US illicit vape market
In terms of the US, there are a million fear tactic articles about illicit vapes, but very little information released. I have two theories on this. 1) The government doesn’t actually want you to know how little control it has. If it confirms the black market is bigger than regulated markets; its saying it can’t control it. 2) The other aspect of hiding this information, is that if use numbers are very high; it means there are very few actual incidences of danger involved. By never giving numbers; this allows entities to drive fear by talking about possible danger, while never answering for the frequency/infrequency of this danger.
A June article in NBC sheds more light on the situation. According to the article, there are over 9,000 electronic nicotine devices sold in the US, which is triple what it was in 2020. Most are thought to be disposable vapes, originating from China. NBC claims these numbers come from The Associated Press. The article goes on to explain that regulators refuse as many as 99% of product applications for e-cigarette products; which means only a few of the over 9,000, are approved and regulated.
It could be a nearly 100% illegal market, as anything not approved by the FDA is illegal. As per the article, 40% of the e-cig market in 2022, was disposables. Disposables are all illegal, so at least 40% of the market is automatically illegal. Considering the lack of approvals, its still a majority black market, even outside of disposables. NBC then quotes analytical company IRI, which says the total retail value of the vape industry was $7 billion in 2022. IRI claims over 5,800 different vape products are sold, a 1500% increase from 2020. Sources are not entirely consistent; highlighting the lack of info on this topic.

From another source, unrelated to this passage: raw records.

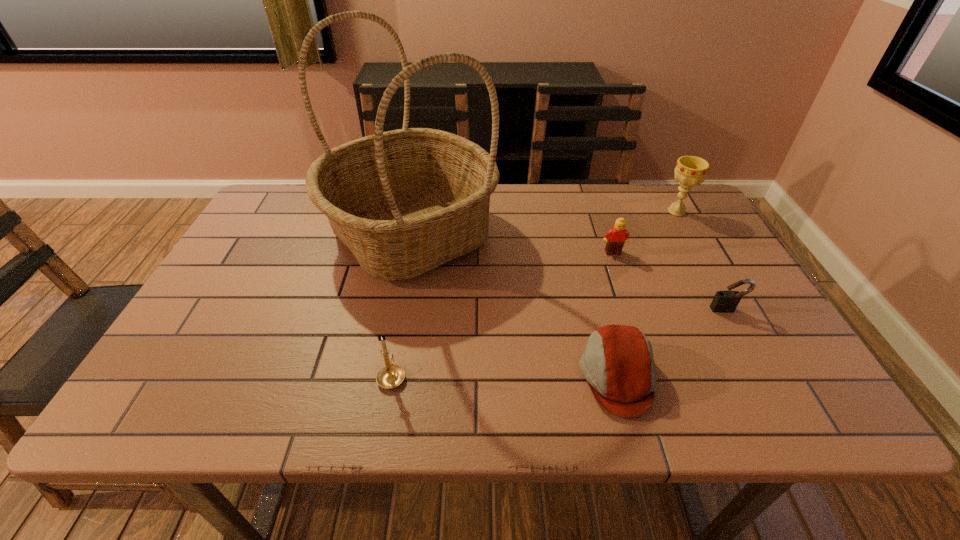
This screenshot has height=540, width=960. Identify the location of chalice located at the right edge. (690, 170).

Find the location of `padlock present at the right edge`. padlock present at the right edge is located at coordinates (724, 301).

Locate an element on the screen. This screenshot has height=540, width=960. object at the far right corner is located at coordinates (690, 170).

The height and width of the screenshot is (540, 960). In the image, there is a desktop. What are the coordinates of `vacant space at the near edge` in the screenshot? It's located at (241, 402).

This screenshot has height=540, width=960. I want to click on vacant position at the left edge of the desktop, so click(x=206, y=354).

Where is `vacant space at the right edge of the desktop`? vacant space at the right edge of the desktop is located at coordinates (709, 282).

This screenshot has width=960, height=540. In order to click on free space at the far left corner of the desktop in this screenshot , I will do (x=275, y=225).

The image size is (960, 540). In the image, there is a desktop. Identify the location of vacant area at the near left corner. pyautogui.click(x=177, y=384).

Locate an element on the screen. vacant space at the far right corner of the desktop is located at coordinates (675, 197).

Find the location of a particular element. vacant space in between the fifth shortest object and the padlock is located at coordinates coord(702,260).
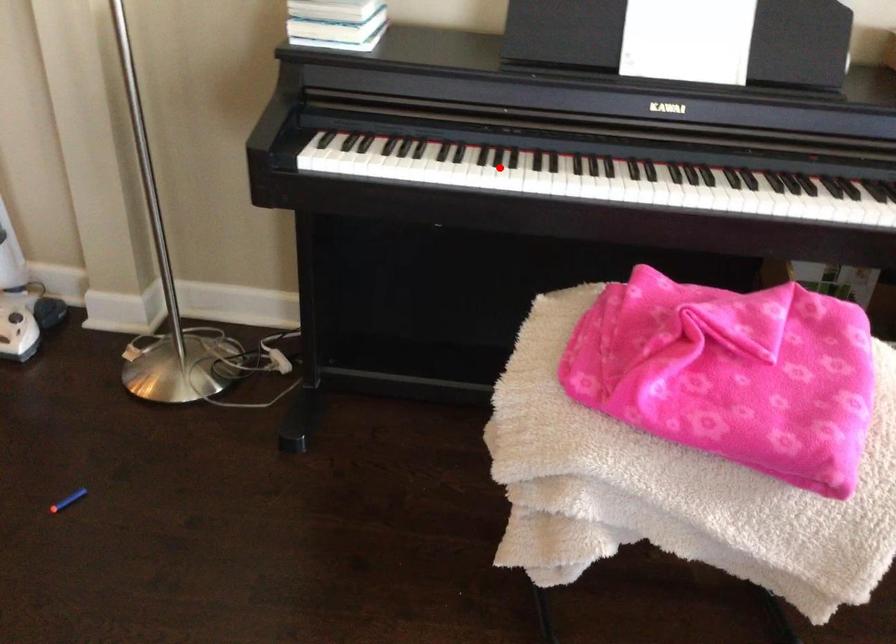
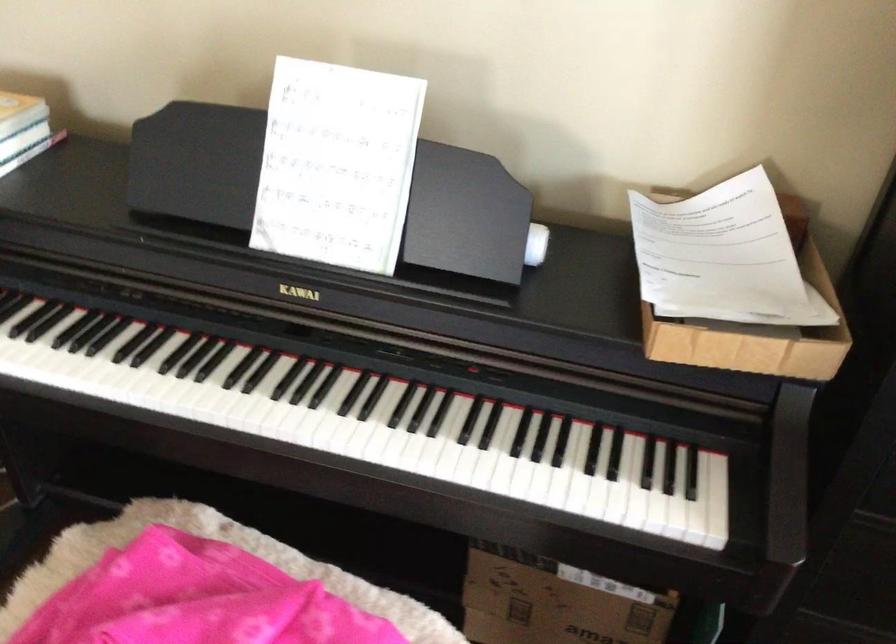
In the second image, find the point that corresponds to the highlighted location in the first image.

(58, 368)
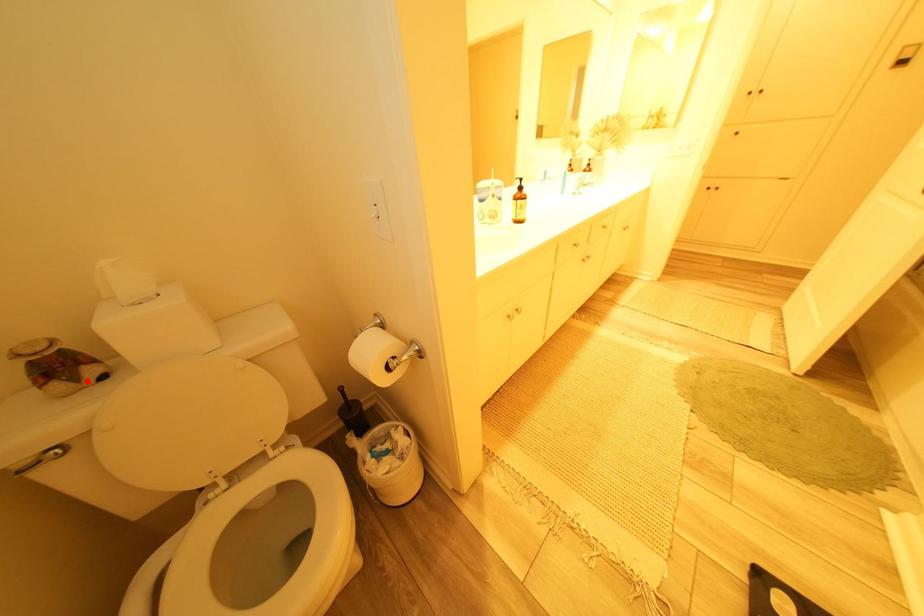
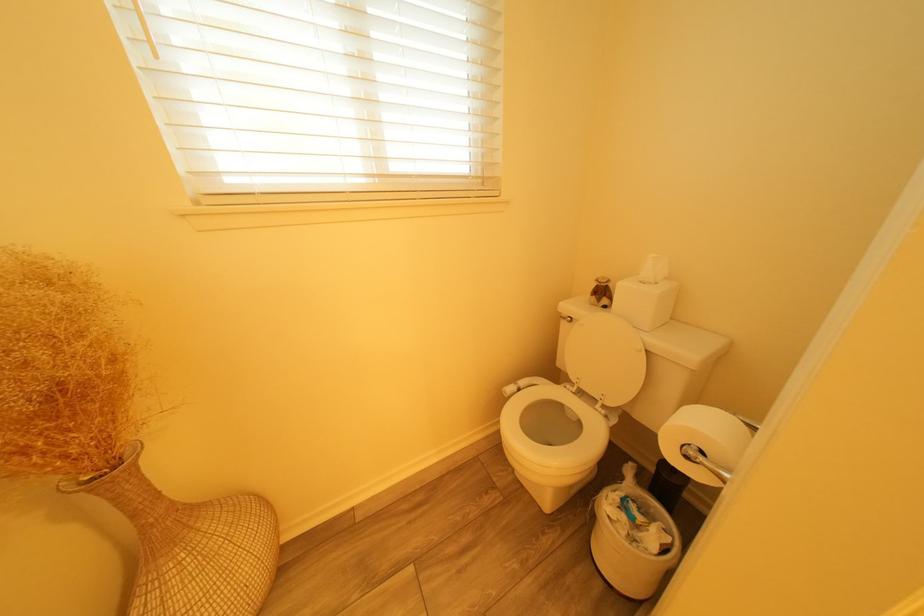
Locate, in the second image, the point that corresponds to the highlighted location in the first image.

(610, 302)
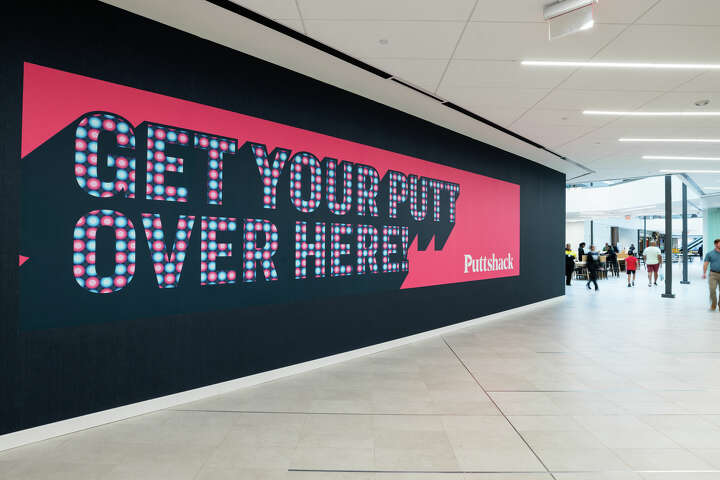
Locate an element on the screen. This screenshot has width=720, height=480. vent is located at coordinates (577, 15).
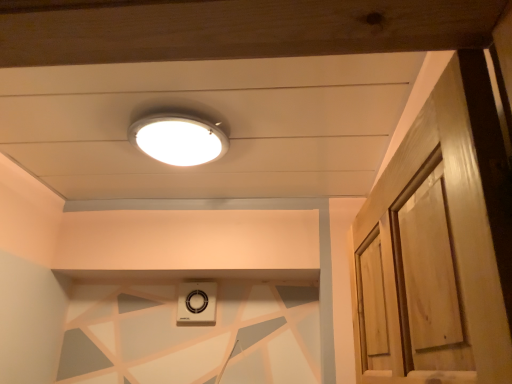
Question: Is white plastic vent at lower center in front of or behind white glossy lamp at upper center in the image?

Choices:
 (A) front
 (B) behind

Answer: (B)

Question: Considering the positions of white plastic vent at lower center and white glossy lamp at upper center in the image, is white plastic vent at lower center taller or shorter than white glossy lamp at upper center?

Choices:
 (A) tall
 (B) short

Answer: (A)

Question: Looking at the image, does white plastic vent at lower center seem bigger or smaller compared to white glossy lamp at upper center?

Choices:
 (A) small
 (B) big

Answer: (A)

Question: Considering the relative positions of white glossy lamp at upper center and white plastic vent at lower center in the image provided, is white glossy lamp at upper center to the left or to the right of white plastic vent at lower center?

Choices:
 (A) right
 (B) left

Answer: (A)

Question: Is point (154, 144) closer or farther from the camera than point (188, 301)?

Choices:
 (A) farther
 (B) closer

Answer: (B)

Question: Relative to white plastic vent at lower center, is white glossy lamp at upper center in front or behind?

Choices:
 (A) front
 (B) behind

Answer: (A)

Question: Is white glossy lamp at upper center taller or shorter than white plastic vent at lower center?

Choices:
 (A) short
 (B) tall

Answer: (A)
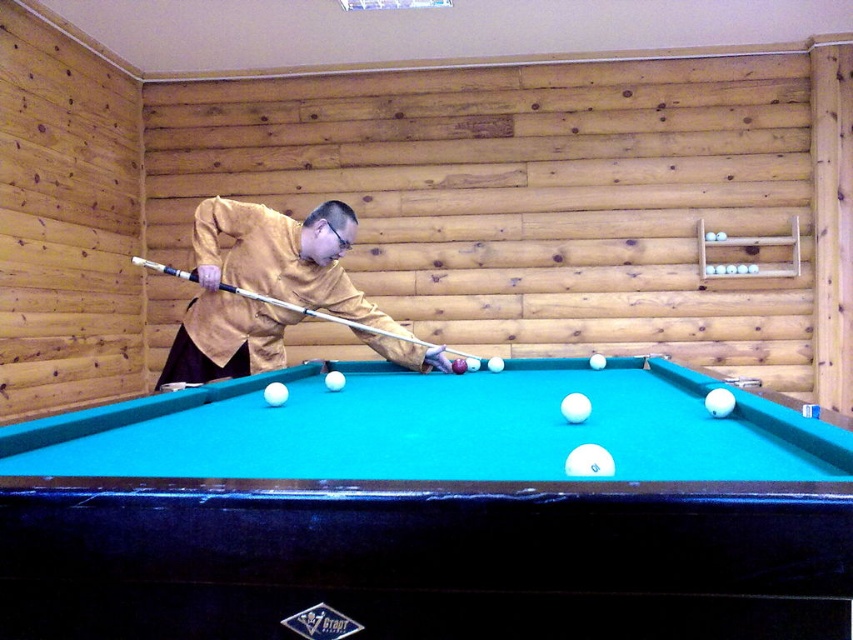
You are a pool ball that just got hit by the cue stick. You want to roll towards the teal felt billiard table at center and the matte yellow shirt at center. Which object is closer to you?

Both objects are at the center, so you are equidistant to both the teal felt billiard table at center and the matte yellow shirt at center.

You are standing in the room and want to place a new decorative item exactly at the center of the teal felt billiard table at center. According to the coordinates provided, where should you place it?

The teal felt billiard table at center is located at coordinates point (428, 509), so you should place the decorative item exactly at point (428, 509).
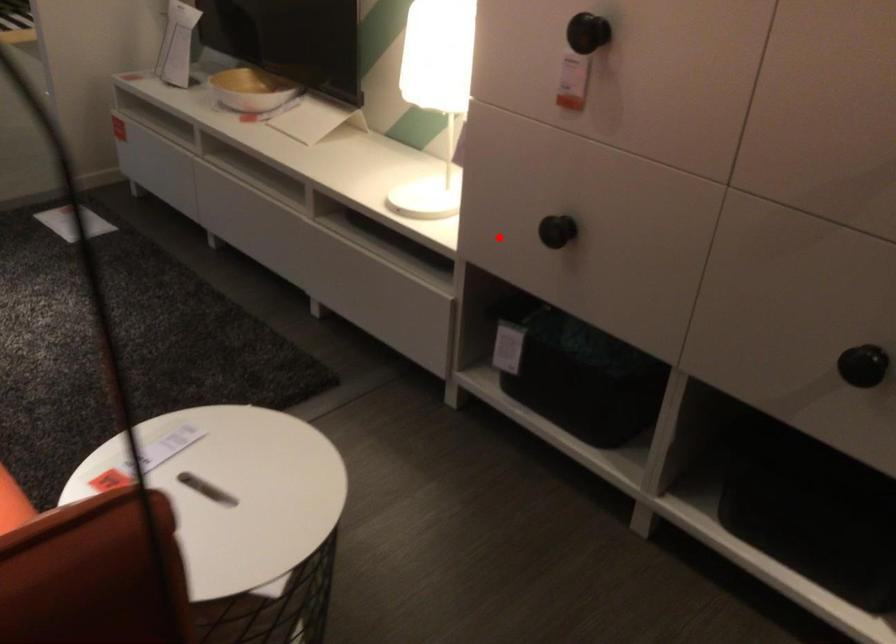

However, all sources indicate a massive market, which is nearly all illicit. In fact, the US is so far behind, and so antiquated in its techniques, that it spent months of time demonizing the companies Elf Bar, Esco Bar and Breeze; even blocking their imports. Just like it did with Juul before. What did it find? Those companies only accounted for 14% of the disposables market, last year. As starting a brand is as easy as sending your information to a manufacturer, new companies can pop up overnight. Which makes US attacks like that, nearly useless.
While it obviously grapples with a problem that leaves it embarrassingly left out, the FDA makes it sound like its all going according to plan. Tobacco Director Brian King stated, “I don’t think there’s any panacea here. We follow a comprehensive approach and that involves addressing all entities across the supply chain, from manufacturers to importers to distributors to retailers.”
Weird, I guess its not a panacea to have a 40%+ (let’s be honest, probably over 75%) illicit vape market operating in the country. Of course, this whole thing centers around an epidemic with no real death toll, for which no one wants to give any hard numbers. If it really is everywhere, then its also proven safe enough (at least in the short term), just by the mass existence connected to so few problems. If its not everywhere, and the situation is controlled; why the argument? Either way, the California lawsuit will likely do nothing to change the illicit vape landscape; either in the state, or beyond.